Thursday 1 December 2011

Baking masterclass

Since I had my masterclass with Theresa and Ice over on Northwest Sourdough, my baking has gone from strength to strength.

My daily loaf is what I call 'Another Place Miche', but it's based largely on a recipe by queen of the online miches, Shiou-Ping. My loaf is based upon her Gerard Rubaud miche, with some minor adjustments. I substitute 100 grams of her white flour with 100 grams of Waitrose's extra-strong wholemeal flour, so the loaf is now approximately 50% white flour, 45% wholewheat, and the other 5% being a mixture of spelt and rye. Hydration is 67%.
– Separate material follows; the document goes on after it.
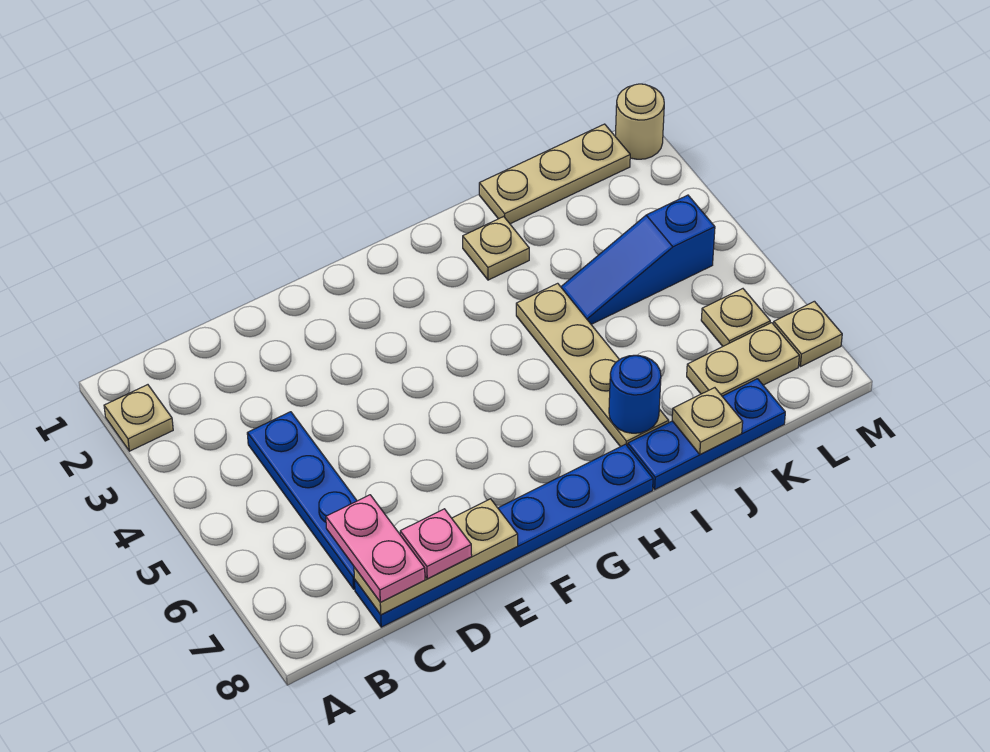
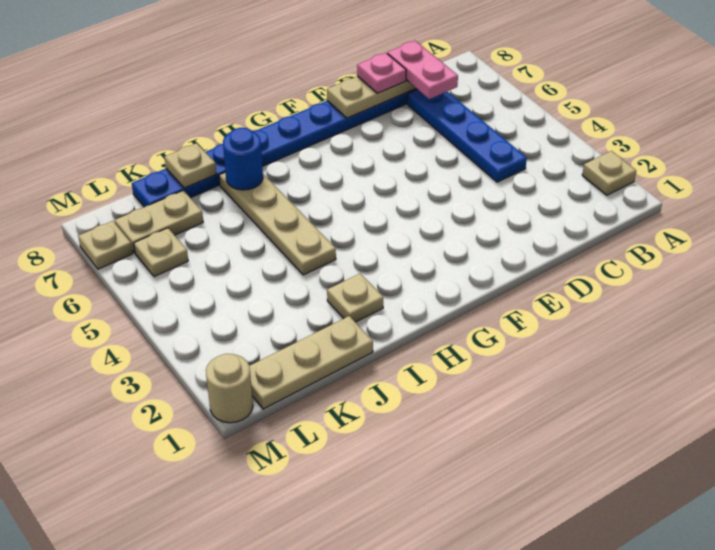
blue slope J4:L4 level 1 top L -> none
Here are a couple I knocked up this week. Nothing special -- they're pretty well this good every time I bake one now. I've just about got it down.

Perhaps I'll submit them to Yeastspotting this week. I think they're good enough.






And the crumb:



Another Place Miche


Recipe:

Stage 1

6 grams starter
8 grams water
14 grams flour (2 grams wholewheat, 1 gram spelt, 1 gram rye, 10 grams strong white bread flour)

First stage takes anywhere from 6 to 16 hours to double in size and become nicely aerated. I tend to go for about 12 hours.


Stage 2

28 grams starter (from stage 1 --alternately, from stage 3.)
16 grams water
30 grams flour (5 grams wholewheat, 3 grams spelt, 1 gram rye, 21 grams strong white bread flour)


Stage 3 (for a single loaf)

74 grams starter (from stage 2)
28 grams water (if doubling quantities, use 64 grams water)
50 grams flour (9 grams wholewheat, 5 grams spelt, 2 grams rye, 34 grams strong white flour.)
(If doubling quantities, I use 64 grams water, 20 grams wholewheat flour, 10 grams spelt, 4 grams rye, 80 grams of strong white bread flour.)

Whether you're making one loaf or two, you wamt to have 28 grams of starter left over so that you can use it as your stage 2 starter for your next loaf. Before you're ready to bake, take off 28 grams and put it in a container. Leave it on your conntertop, or pop into the fridge.


Mix the 115 grams starter from stage3 into 312 grams of warm water. Add 190 grams of wholemeal flour, 40 grams of spelt and 14 grams of rye. Mix thoroughly, cover, and allow to stand for an hour or two.

After two hours, add 8 grams ground sea salt and 222 grams strong white bread flour and knead your dough for around 10 mins.

Oil a bowl pop your dough in and cover for an hour. After an hour, stretch and fold, and then back into the bowl for another hour. After the second hour, stretch and fold the dough then back into the bowl and cover again.

Wait until the dough has doubled in volume. At the moment, with kitchen temp at about 18 degrees c, that's taking about four or five hours from mixing the dough.

When the dough has doubled in volume, get it out and shape into a boule, then pop it into a lined bowl or banneton amd wait until the dough has doubled in size again.

Pre-heat the oven for half an hour (or more, depending on the size of your oven stone. At the moment, I'm using a pizza stone which does fine.) My oven is a fan assisted oven, and I heat it at the max,. 245 c.

Slash the top of your dough -- I use the classic hash slash -- pop it onto your oven stone, liberally apply steam to your oven using whatever method you prefer (I use a combo oven dish filled with a cup of boiling water, and spritzes of water every two mins for the first 8 mins.

For a single loaf, I bake for 10 minutes at 245 c, then turn down to 235 c for an additional 10 mins. Then, I turn down to 200 for the last 10 mins, upending the loaf 5 minutes before it's due to come out to make sure the loaf is evenly browned on the bottom.

After 30 mins, I rap the bottom to make sure it sounds hollow. If it doesn't, give it an additional 5 minutes, but usually it's fine after 20 mins.

Put it on a cooling rack and let it cool.